Se la scommessa del Mezzogiorno funzionerà, almeno in parte, contenendo la curva di diffusione del virus in modo che i ricoverati siano nei limiti che il sistema sanitario è grado di supportare, lo sapremo a breve. Oltre l’auspicio che ciò vada come immaginato, dovremmo ricordare quanto sta accadendo per rammentare come questa epidemia sta interagendo nella vita sociale. Nulla è infatti più democratico di una epidemia, un termine che viene dal greco antico e che indica ciò «che è nel popolo», e nulla ci darà maggiormente chi siamo a ogni latitudine sia come collettività che come singoli. Se siamo una collettività che deve imparare a rinunciare ai propri cari, come vorrebbe Boris Johnson, o se riteniamo che ogni vita sia da difendere. Se siamo capaci o meno di dare a noi stessi delle regole per tutelare noi e gli altri o se abbiamo bisogno del Leviatano che ci spaventa per applicare anche il minimo buon senso. Sapremo se sappiamo resistere ad una prova collettiva inattesa e difficile e con quale forza ne verremo fuori.
Certo è che sul piano del metodo non potremmo più fingere di non sapere nel Mezzogiorno, in particolare, che se qualcosa ci spaventa davvero, se siamo pienamente consapevoli delle cose giuste da fare, se le norme esistono e sono chiare e se sono accompagnate da sanzioni specifiche, se i controlli funzionano, insomma, se le cose si fanno con senso e logica, il Mezzogiorno è in grado di dare una risposta ampiamente soddisfacente e condivisa ed emergono anche con maggior forza le minoranze refrattarie alle regole su cui intervenire per far si che nuocciano il meno possibile.
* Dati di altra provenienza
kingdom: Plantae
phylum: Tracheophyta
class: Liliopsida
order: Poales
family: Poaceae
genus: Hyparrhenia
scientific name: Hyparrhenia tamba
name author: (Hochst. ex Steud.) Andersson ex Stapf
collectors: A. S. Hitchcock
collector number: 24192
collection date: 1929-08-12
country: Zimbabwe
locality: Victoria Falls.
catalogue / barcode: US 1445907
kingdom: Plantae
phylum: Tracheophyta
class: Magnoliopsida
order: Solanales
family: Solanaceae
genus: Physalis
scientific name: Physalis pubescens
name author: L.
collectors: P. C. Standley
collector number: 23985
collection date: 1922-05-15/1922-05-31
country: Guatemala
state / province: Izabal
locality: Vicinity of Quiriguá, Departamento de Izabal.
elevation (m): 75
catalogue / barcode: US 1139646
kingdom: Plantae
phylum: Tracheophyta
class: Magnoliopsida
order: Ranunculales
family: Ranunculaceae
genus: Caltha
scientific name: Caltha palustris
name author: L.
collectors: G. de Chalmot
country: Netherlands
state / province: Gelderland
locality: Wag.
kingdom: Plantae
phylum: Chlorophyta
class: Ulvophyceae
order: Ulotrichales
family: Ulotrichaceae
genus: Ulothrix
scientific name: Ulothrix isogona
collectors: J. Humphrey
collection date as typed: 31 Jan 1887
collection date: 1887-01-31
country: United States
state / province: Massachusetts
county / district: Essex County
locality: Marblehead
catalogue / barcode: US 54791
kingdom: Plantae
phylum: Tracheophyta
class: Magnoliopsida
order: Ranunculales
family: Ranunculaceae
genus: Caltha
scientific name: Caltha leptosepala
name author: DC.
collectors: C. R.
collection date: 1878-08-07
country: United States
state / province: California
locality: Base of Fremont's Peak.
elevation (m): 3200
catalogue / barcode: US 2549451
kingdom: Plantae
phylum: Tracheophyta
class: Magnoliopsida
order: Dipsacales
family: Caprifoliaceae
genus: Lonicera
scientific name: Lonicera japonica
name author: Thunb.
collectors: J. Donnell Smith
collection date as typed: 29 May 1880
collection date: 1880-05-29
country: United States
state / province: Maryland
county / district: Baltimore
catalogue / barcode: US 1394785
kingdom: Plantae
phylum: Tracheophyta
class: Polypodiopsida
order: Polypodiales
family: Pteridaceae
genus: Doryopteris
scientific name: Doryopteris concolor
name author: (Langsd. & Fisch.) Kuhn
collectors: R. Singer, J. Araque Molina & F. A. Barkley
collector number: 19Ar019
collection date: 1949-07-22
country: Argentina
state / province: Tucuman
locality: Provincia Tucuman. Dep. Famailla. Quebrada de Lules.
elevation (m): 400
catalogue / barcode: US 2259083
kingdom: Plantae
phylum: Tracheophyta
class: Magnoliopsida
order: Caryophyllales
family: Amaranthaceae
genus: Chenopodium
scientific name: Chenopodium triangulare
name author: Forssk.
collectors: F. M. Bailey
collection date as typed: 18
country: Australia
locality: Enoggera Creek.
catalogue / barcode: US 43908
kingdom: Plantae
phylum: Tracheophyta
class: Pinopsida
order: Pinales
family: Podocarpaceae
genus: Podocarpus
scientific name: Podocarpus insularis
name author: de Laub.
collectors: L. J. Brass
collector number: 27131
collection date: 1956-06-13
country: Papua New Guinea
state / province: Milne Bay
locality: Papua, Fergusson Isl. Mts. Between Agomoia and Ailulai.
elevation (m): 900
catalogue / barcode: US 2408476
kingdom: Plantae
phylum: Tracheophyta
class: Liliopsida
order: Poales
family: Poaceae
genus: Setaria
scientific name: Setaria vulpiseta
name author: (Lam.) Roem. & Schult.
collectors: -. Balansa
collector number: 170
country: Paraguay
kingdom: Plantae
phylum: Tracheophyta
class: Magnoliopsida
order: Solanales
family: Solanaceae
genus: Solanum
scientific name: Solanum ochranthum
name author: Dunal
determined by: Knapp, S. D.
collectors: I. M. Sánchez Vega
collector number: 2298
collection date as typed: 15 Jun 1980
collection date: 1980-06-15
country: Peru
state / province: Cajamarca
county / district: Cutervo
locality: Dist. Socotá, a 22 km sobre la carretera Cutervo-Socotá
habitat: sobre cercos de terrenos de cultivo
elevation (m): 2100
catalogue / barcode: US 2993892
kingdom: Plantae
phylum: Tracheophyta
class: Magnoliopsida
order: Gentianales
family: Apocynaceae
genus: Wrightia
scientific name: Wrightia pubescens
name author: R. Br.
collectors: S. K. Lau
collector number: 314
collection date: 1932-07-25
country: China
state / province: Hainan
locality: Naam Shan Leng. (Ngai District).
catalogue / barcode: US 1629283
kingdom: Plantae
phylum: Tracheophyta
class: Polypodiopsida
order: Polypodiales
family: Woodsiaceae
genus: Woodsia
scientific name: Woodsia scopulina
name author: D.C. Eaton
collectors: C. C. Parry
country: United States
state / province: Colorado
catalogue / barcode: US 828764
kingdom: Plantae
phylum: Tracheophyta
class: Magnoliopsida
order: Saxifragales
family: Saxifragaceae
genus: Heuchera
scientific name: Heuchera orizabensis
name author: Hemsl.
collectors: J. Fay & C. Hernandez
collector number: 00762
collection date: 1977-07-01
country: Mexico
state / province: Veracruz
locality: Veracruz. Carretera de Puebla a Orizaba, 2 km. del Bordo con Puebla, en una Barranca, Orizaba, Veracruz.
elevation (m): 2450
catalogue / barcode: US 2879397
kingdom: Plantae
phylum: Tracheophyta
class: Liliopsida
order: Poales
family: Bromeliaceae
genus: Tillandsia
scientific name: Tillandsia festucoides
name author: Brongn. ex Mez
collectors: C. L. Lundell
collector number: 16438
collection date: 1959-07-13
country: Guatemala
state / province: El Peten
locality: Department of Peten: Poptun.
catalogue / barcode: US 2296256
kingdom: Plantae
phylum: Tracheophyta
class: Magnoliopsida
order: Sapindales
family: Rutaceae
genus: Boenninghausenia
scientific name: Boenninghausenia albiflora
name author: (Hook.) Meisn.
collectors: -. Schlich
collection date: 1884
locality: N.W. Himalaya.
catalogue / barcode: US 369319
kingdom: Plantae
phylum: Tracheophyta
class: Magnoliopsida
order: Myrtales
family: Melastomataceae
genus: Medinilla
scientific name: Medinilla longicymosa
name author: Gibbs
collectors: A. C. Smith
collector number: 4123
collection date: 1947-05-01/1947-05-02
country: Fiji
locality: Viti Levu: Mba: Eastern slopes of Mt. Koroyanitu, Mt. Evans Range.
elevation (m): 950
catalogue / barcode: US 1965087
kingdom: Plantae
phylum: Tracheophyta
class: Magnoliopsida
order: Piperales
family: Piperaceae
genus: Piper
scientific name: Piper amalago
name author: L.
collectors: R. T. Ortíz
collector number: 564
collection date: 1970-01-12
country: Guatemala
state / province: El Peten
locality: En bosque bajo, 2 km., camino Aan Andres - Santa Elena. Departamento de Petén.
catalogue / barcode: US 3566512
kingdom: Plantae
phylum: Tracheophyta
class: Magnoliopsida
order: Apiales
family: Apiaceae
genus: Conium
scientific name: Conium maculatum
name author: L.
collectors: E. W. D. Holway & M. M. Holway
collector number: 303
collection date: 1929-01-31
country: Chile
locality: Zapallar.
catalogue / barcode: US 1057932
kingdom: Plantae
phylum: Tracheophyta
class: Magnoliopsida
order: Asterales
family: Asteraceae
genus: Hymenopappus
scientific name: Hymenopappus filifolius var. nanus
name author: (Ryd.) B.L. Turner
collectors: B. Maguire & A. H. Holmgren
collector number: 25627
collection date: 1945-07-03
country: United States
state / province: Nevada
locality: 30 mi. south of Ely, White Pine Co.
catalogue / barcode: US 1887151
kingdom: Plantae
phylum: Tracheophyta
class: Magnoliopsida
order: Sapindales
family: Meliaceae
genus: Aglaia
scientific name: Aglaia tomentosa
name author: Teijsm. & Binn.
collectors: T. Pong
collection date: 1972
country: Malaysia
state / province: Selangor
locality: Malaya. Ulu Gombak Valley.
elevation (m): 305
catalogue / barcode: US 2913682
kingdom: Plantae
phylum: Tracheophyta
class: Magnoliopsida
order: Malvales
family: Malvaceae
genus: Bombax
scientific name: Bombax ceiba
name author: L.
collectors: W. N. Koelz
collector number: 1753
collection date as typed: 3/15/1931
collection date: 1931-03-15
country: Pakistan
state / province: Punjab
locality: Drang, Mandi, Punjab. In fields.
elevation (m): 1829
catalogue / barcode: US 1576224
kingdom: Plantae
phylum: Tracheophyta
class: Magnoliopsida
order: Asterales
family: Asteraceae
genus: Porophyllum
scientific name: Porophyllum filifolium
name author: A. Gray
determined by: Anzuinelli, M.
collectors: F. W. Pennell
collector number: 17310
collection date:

Lo sforzo che ci attende sul piano collettivo è forte, la prova difficile. Il Mezzogiorno non ha la solidità delle strutture del nord e vive l’attesa con ancor maggior affanno. Le misure straordinarie che si stanno adottando negli ospedali, approfittando dello sfasamento temporale nella diffusione, possono avere un impatto importante se la strategia del contenimento funzionerà. Perciò serve che la responsabilità collettiva e singola sia ai massimi livelli e che non si ceda alla tentazione di pensare che una piccola violazione in fondo non fa nulla. È la somma dei comportamenti dei singoli che conta. E quella somma di comportamenti crea o meno una reazione efficace. Se il Mezzogiorno che attende la diffusione del virus saprà dare una prova di rigida, composta adesione alle indicazioni ricevute potrà avere forse sfatato il pregiudizio di una comunità che non riesce ad adattarsi a nessuna regola.
Dovremo avere la sostanza emotiva e morale per essere capaci di reagire e coltivare, in questo periodo di grande sofferenza, la speranza di poterci a breve abbracciare. Sarà poco, ma sarà abbastanza per ripartire.